As my kids grew, an annual trip to the Fair was mandatory, with the numbers of kids to be chaperoned growing every year (as you know kids move in packs, with adults ALWAYS bringing up the rear). These were mostly fun times; HOWEVER, the year my kids were old enough to DROP THEM OFF at the front gate, I felt like I had been released from prison!!

I’ve been to the Fair in great weather, when it was 100 degrees in the shade, when it was pouring rain, on Texas OU Weekend (really bad mistake), during pregnancy (another bad mistake), in the evening when only a few people were there, and on a Saturday, when 10 million people were there. I’ve seen all the animals, new cars, pies, cakes, cooking gadgets, exercise equipment, “freak” shows, acrobats, folk singing groups, bird shows, etc. every year for at least 55 out of my almost 60 years on this earth.

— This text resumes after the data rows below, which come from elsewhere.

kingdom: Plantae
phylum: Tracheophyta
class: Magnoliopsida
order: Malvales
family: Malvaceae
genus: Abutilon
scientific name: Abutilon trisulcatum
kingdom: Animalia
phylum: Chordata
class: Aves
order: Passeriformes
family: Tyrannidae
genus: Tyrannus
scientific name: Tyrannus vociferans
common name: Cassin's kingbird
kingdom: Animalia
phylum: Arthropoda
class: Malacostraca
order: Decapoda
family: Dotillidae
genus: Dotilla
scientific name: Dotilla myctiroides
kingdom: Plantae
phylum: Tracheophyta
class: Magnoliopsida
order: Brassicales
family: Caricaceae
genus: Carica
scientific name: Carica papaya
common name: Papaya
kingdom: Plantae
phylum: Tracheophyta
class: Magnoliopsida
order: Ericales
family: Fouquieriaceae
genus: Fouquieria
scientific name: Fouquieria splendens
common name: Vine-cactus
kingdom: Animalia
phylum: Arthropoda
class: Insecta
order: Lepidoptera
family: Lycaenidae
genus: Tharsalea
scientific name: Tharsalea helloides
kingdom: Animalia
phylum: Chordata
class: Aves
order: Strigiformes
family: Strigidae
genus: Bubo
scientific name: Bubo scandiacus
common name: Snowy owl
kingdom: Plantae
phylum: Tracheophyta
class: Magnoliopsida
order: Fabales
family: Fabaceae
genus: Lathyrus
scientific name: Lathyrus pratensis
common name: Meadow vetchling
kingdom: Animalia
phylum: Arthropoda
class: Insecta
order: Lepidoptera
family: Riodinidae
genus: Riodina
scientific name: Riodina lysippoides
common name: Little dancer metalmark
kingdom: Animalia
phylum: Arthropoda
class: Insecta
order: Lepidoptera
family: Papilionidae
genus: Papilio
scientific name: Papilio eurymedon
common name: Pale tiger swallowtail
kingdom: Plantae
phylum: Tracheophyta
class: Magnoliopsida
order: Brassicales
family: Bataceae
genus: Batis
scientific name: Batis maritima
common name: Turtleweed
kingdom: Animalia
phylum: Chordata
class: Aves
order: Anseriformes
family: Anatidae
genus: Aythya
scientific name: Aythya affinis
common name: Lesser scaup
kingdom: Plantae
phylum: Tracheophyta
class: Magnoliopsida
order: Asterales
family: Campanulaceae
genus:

I think I can take a year off. BUT…..I will really miss getting to ride the Carousel. It was the only ride my mother would ever get on, and I LOVED riding it with her every year. I just love those horses….and the music.

And....I have to admit, I will also miss Big Tex’s “HOWDY FOLKS!”

If you go, have a GREAT time and ride the Carousel once for my mother and me.............maybe next year.